# Where to buy logs for carving.



## DocWithManyHats (Apr 6, 2011)

Hi,

I am in Brooklyn, NY. I want to make some carving of busts and other sculptures using hardwood logs. I can't fin any around me though. Firewood places all have quartered wood and lumber yards here only seem to have slabs and dimensional lumber. The city won't let you know the location of trees they are cutting. Am I missing an obvious source?
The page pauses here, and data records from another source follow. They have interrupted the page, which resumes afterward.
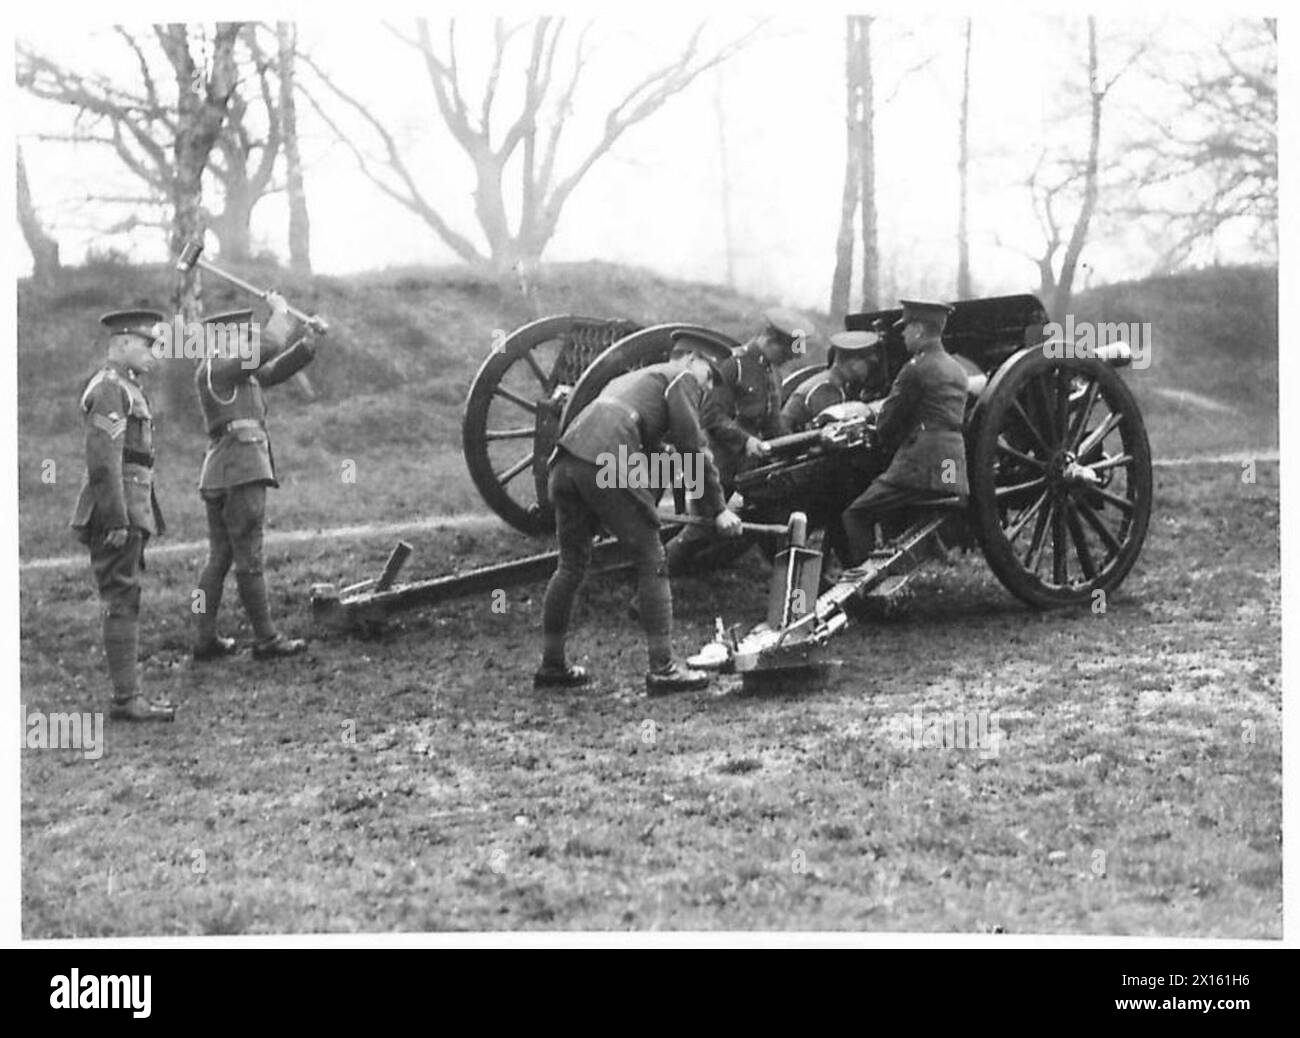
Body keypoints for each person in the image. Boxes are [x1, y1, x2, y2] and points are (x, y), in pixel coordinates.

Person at [537, 333, 743, 694]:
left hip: (566, 463)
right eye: (709, 377)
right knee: (653, 559)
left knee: (570, 567)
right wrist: (720, 510)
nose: (707, 388)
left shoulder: (633, 380)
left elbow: (657, 449)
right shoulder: (681, 379)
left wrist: (655, 495)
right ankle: (663, 669)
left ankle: (552, 666)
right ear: (692, 360)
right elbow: (692, 449)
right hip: (606, 460)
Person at [191, 295, 317, 661]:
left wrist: (305, 346)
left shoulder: (231, 371)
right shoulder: (219, 368)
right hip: (241, 469)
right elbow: (269, 346)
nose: (247, 340)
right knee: (248, 556)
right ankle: (266, 639)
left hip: (224, 469)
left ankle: (205, 639)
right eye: (241, 335)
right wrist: (280, 315)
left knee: (220, 557)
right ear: (222, 340)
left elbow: (272, 370)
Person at [70, 310, 175, 722]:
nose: (154, 353)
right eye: (148, 344)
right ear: (124, 342)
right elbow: (103, 461)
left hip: (131, 505)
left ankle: (127, 695)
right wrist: (115, 518)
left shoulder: (128, 387)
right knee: (120, 594)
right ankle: (126, 699)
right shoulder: (112, 389)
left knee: (126, 594)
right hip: (117, 510)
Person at [664, 308, 811, 574]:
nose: (786, 361)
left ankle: (790, 580)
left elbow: (773, 423)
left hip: (746, 467)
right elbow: (711, 416)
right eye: (784, 353)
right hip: (715, 462)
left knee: (764, 515)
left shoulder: (772, 373)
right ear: (769, 340)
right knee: (699, 525)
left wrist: (796, 447)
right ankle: (654, 576)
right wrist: (745, 441)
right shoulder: (734, 366)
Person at [841, 299, 970, 564]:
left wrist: (878, 435)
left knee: (855, 514)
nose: (902, 334)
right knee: (892, 507)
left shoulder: (915, 369)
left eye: (906, 328)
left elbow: (886, 424)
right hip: (952, 468)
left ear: (919, 330)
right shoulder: (958, 370)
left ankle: (863, 589)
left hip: (920, 468)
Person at [780, 329, 888, 432]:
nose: (869, 370)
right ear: (853, 362)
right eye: (868, 363)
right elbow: (828, 430)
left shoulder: (838, 383)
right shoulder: (826, 389)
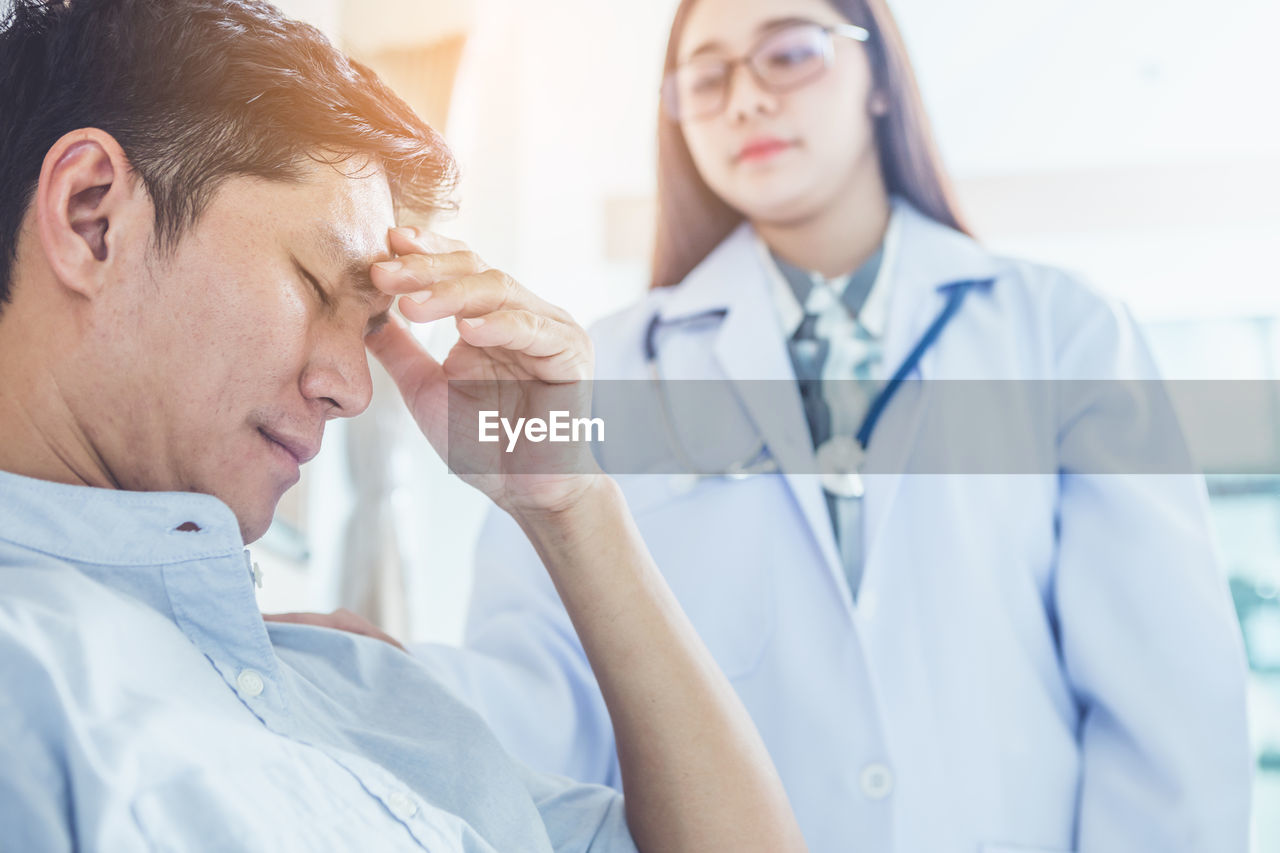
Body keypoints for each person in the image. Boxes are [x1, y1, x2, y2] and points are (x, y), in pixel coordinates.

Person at [326, 0, 1249, 850]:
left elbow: (1165, 706)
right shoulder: (592, 371)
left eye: (791, 53)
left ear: (879, 78)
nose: (748, 98)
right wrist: (389, 681)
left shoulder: (1060, 333)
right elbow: (551, 703)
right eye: (709, 75)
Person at [0, 2, 807, 851]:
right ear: (93, 216)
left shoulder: (371, 689)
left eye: (372, 326)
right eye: (316, 286)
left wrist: (569, 500)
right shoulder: (35, 676)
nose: (353, 389)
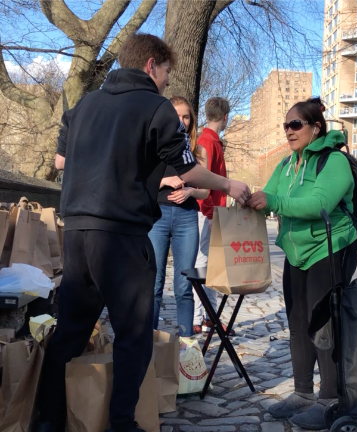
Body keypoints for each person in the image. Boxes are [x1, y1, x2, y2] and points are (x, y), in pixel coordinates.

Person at [37, 33, 250, 432]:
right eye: (167, 72)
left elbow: (62, 161)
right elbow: (188, 170)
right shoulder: (156, 107)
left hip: (78, 233)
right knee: (133, 336)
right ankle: (122, 423)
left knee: (69, 331)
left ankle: (46, 420)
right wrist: (228, 184)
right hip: (121, 239)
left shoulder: (84, 105)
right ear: (151, 65)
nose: (168, 81)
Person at [246, 101, 357, 430]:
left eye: (296, 124)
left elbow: (320, 204)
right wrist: (248, 199)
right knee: (297, 322)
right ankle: (302, 393)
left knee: (322, 323)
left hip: (330, 248)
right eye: (286, 125)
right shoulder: (287, 165)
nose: (289, 130)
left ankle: (330, 399)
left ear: (316, 127)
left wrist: (274, 202)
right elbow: (268, 195)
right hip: (296, 252)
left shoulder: (334, 161)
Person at [149, 96, 208, 337]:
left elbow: (205, 189)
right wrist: (163, 181)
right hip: (157, 216)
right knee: (153, 284)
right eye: (176, 116)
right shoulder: (155, 146)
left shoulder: (198, 149)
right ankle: (148, 344)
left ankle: (187, 347)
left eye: (186, 117)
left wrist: (191, 191)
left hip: (187, 218)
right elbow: (139, 180)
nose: (181, 122)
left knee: (185, 286)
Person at [193, 97, 233, 335]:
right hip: (207, 212)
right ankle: (200, 317)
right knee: (202, 263)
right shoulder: (207, 141)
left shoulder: (211, 141)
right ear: (225, 116)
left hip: (213, 212)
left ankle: (210, 316)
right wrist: (209, 212)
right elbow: (204, 180)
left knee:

I need logs about 10" in diameter (excluding bark) and around 15" long. I'd appreciate any help. I'd be willing to drive a bit for a good source. Thank you.


----------



## bigblockyeti (Sep 9, 2013)

Get to know someone working for the city that cuts trees and will let you know where and when wood will be available or contact an independent tree contractor and let them know what you're looking for.


----------



## rick1955 (Jun 26, 2014)

Logs with the pith are going to crack and split and take years to dry out. 
http://www.sculpturehouse.com/t-retailers.aspx
There are sources in NY for Wood and stone and more for carving. A better choice is to use glued up wood blocks. Wolfgang Behl used glued uo firewood to make beautiful life sized figures. Read books on carving and learn who the woodcarvers were. This includes carving spoons, merry go rounds and more. There's ton of sculpture and carving tool suppliers out there. You need to do more homework.


----------



## bondogaposis (Dec 18, 2011)

Glued up basswood blocks is what is commonly used for sculpture. Solid wood in the round is going to check no matter what you do.


----------



## DocWithManyHats (Apr 6, 2011)

I don't think I will mind some checking. I think it will give it character. Thank you for the replies so far.


----------



## Nomad62 (Apr 20, 2010)

If you can't find what you are looking for, pm me; I may have a nice block I could send you.


----------



## robdem (Apr 7, 2011)

Doc I have a friend who has a saw mill in Huntington Long Island has full logs there . The name of the place is urban hardwoods friends name is Harry number is 631 903 5944


----------



## DocWithManyHats (Apr 6, 2011)

robdem. I guess I'm driving out to Huntington. That looks like a great saw mill. Thanks for the info. Should i say Rob sent me?


----------